_Provided passage_:
POLICY ROUNDUP: Regulatory Overreach and Response, Capitol Hill Oversight and More

By at 28 November, 2023, 9:28 pm


The federal regulatory agencies are humming with costly ideas and proposals. From raising bank capital standards that would further tighten capital access for small businesses to special interest regulation benefitting labor union bosses (not workers), federal regulators are busy pushing burdensome rules and red tape that will disproportionately hit small businesses.

SBE Council is pushing back.

(Data items)

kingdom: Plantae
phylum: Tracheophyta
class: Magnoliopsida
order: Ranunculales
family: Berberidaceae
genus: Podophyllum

_Required work_:
1. Do these statements agree with the policy roundup? (a) Raising bank capital standards would further tighten capital access for small businesses. (b) The special interest regulation it mentions benefits workers. (c) SBE Council supports the regulators' proposals.
2. Output, word for word, the part of the policy roundup that opens with the words containing "By at 28 November, 2023, 9:28" and closes with "hit small businesses.".

_Expected answers_:
1.
(a) Yes: "raising bank capital standards that would further tighten capital access for small businesses"
(b) No: "benefitting labor union bosses (not workers)"
(c) No: "SBE Council is pushing back."

2.
By at 28 November, 2023, 9:28 pm


The federal regulatory agencies are humming with costly ideas and proposals. From raising bank capital standards that would further tighten capital access for small businesses to special interest regulation benefitting labor union bosses (not workers), federal regulators are busy pushing burdensome rules and red tape that will disproportionately hit small businesses.